=== SUPPLIED RECORDS ===

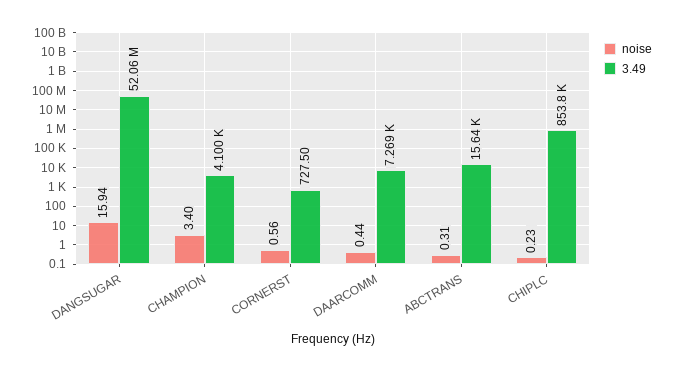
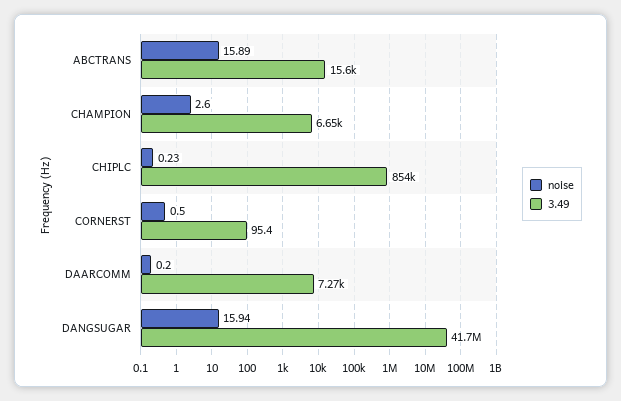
3.49, DANGSUGAR: 52060000 -> 41700000
noise, CHAMPION: 3.4 -> 2.6
3.49, CHAMPION: 4100 -> 6650
noise, CORNERST: 0.56 -> 0.5
3.49, CORNERST: 727.5 -> 95.4
noise, DAARCOMM: 0.44 -> 0.2
noise, ABCTRANS: 0.31 -> 15.89

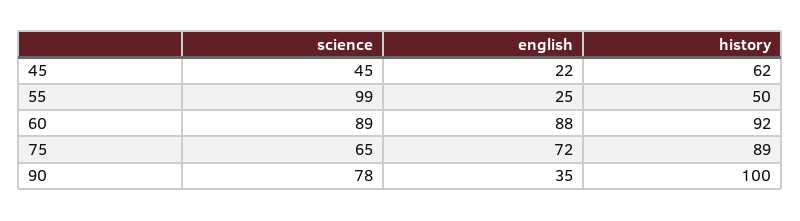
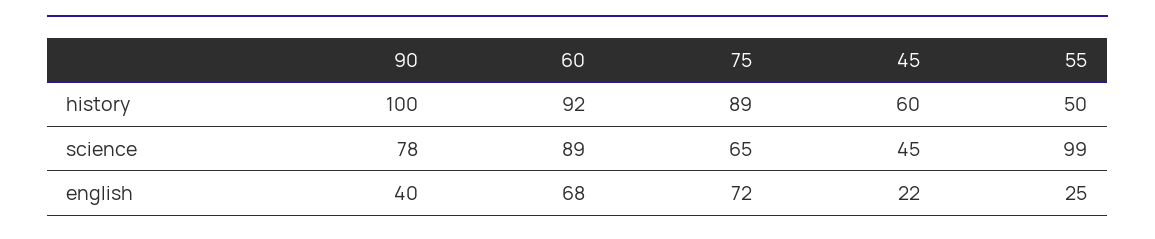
history, 45: 62 -> 60
english, 60: 88 -> 68
english, 90: 35 -> 40

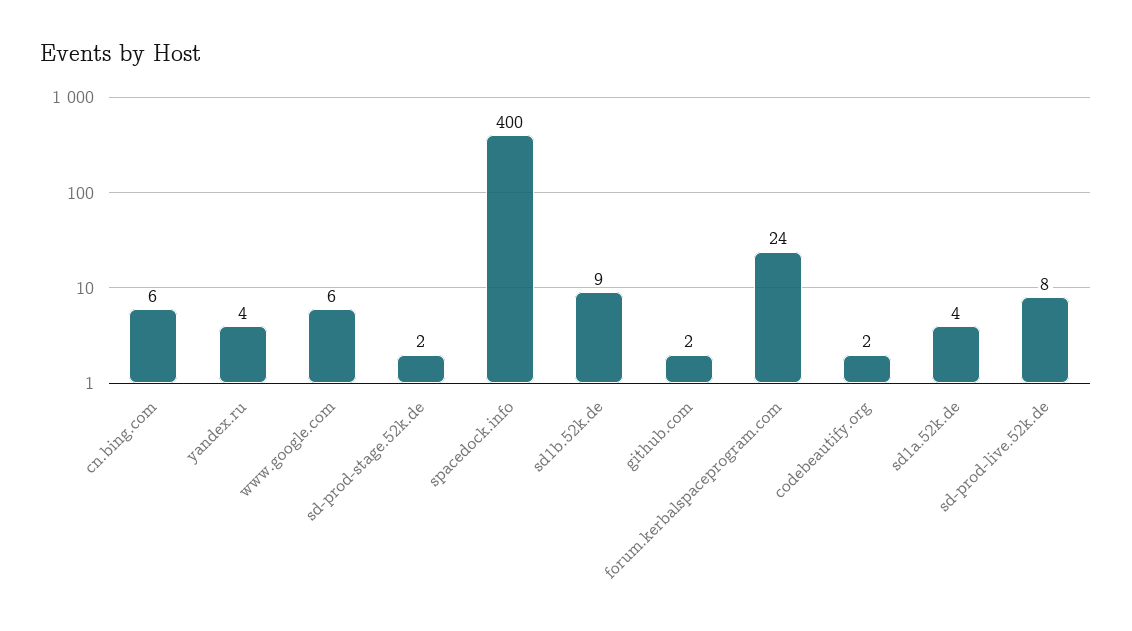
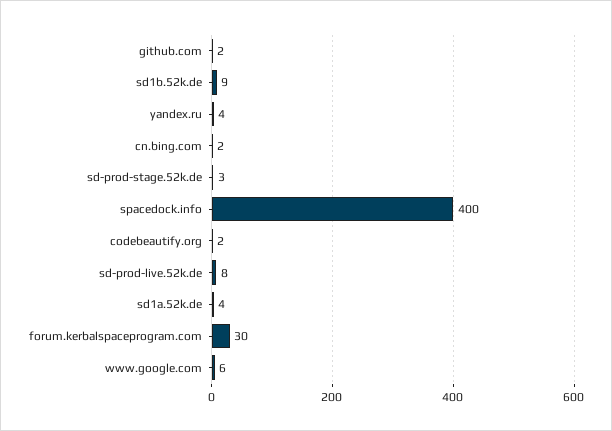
cn.bing.com: 6 -> 2
sd-prod-stage.52k.de: 2 -> 3
forum.kerbalspaceprogram.com: 24 -> 30

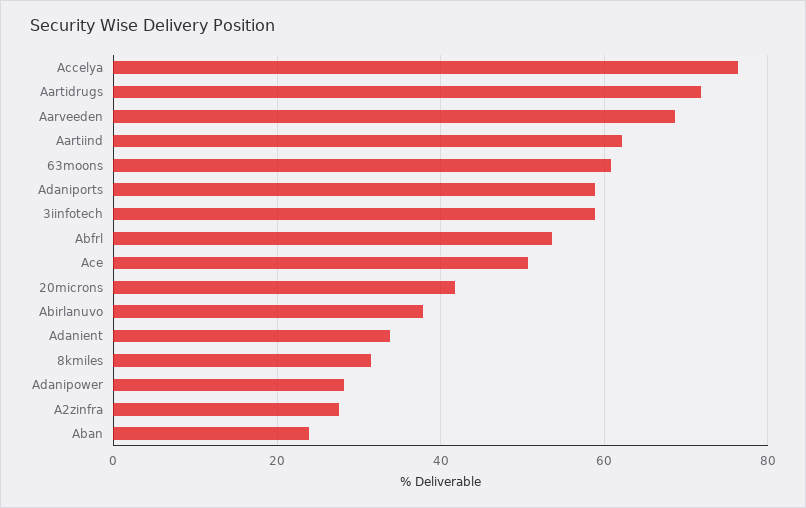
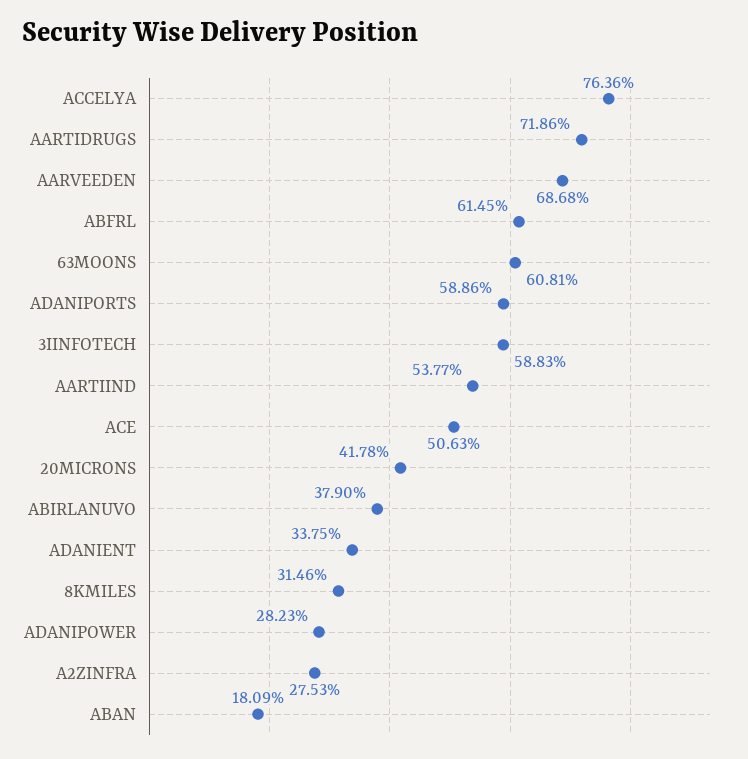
Aartiind: 62 -> 53.77
Abfrl: 54 -> 61.45
Aban: 24 -> 18.09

===

§ **YOUR TASK**
List, from the entries above, every line in which the word "CHAMPION" shows up.

§ **YOUR RESPONSE**
noise, CHAMPION: 3.4 -> 2.6
3.49, CHAMPION: 4100 -> 6650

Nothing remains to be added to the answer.